Dec. 7 (Bloomberg) -- New Zealand house prices rose last month at the slowest pace in more than a year as consumer confidence slumped, according to a report from Quotable Value New Zealand.
Prices advanced 0.3 percent in November from a year earlier, after gaining 1.1 percent in October, according to an index compiled by Quotable Value. The growth of house values has been falling since March, the Wellington-based government agency said in an e-mailed statement today.
Weaker demand for property adds to signs that New Zealand’s recovery won’t accelerate until later next year. All 14 economists surveyed by Bloomberg News expect central bank Governor Alan Bollard to refrain from raising the official cash rate until at least March after he left the benchmark unchanged at 3 percent on Oct. 28, citing sluggish spending and a muted housing market.

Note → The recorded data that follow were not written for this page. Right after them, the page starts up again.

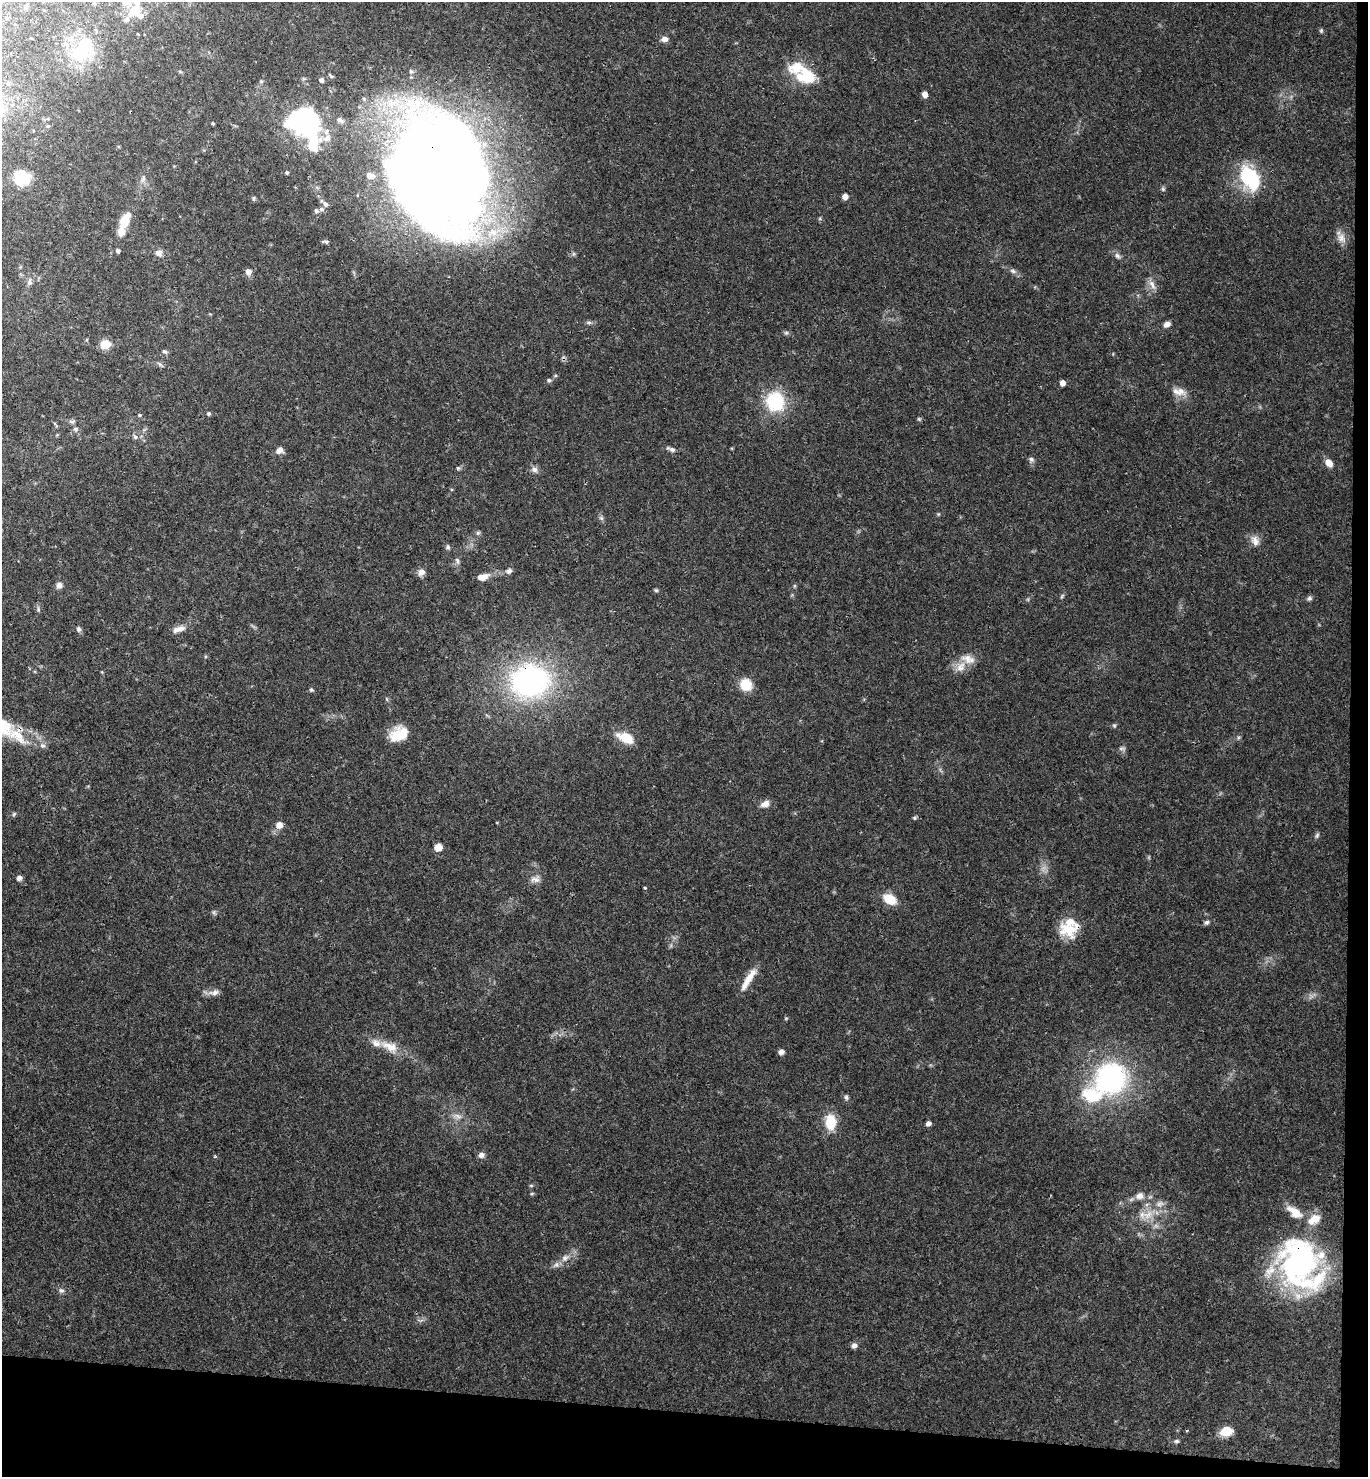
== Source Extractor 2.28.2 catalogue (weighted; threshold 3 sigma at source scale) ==
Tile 9 of 3 x 3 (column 3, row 3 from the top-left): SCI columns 2892-4257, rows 10-1484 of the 4515 x 4442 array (HDU 1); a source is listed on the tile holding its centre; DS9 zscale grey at full resolution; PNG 1370 x 1479 px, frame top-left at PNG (2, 2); no overlay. Shown black and unused: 6% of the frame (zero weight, under 3 of 4 exposures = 6% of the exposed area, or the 3 px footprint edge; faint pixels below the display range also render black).
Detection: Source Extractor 2.28.2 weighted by HDU 2 'WHT'; one run over the whole footprint, this tile lists its part. Background 0.039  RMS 0.003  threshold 0.0133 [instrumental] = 3 sigma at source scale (4.5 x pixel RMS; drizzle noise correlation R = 1.50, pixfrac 1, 0.05/0.05 arcsec/px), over >= 5 px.
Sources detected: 126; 2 inside a brighter object's white glare — not listed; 15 inside a brighter listed object's ellipse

“There has been an increase in the number of properties put on the market. However, with the low level of sales, this is increasing the stock of unsold property,” said Jonno Ingerson, research director at Quotable Value. “We now expect that many buyers will delay any purchase decisions until the New Year.”
The agency doesn’t publish monthly index values and says its average sale price shouldn’t be used for monthly comparisons.
New Zealand consumer confidence was little changed in November near a 14-month low, according to an ANZ-Roy Morgan index published Nov. 18.
Quotable Value said the magnitude 7 earthquake that struck Canterbury province on Sept. 4 stopped real estate transactions for some weeks, and while the market is slowly recovering, there is still insufficient information to create a valid regional index. Preliminary results show property values have bounced back, Ingerson said.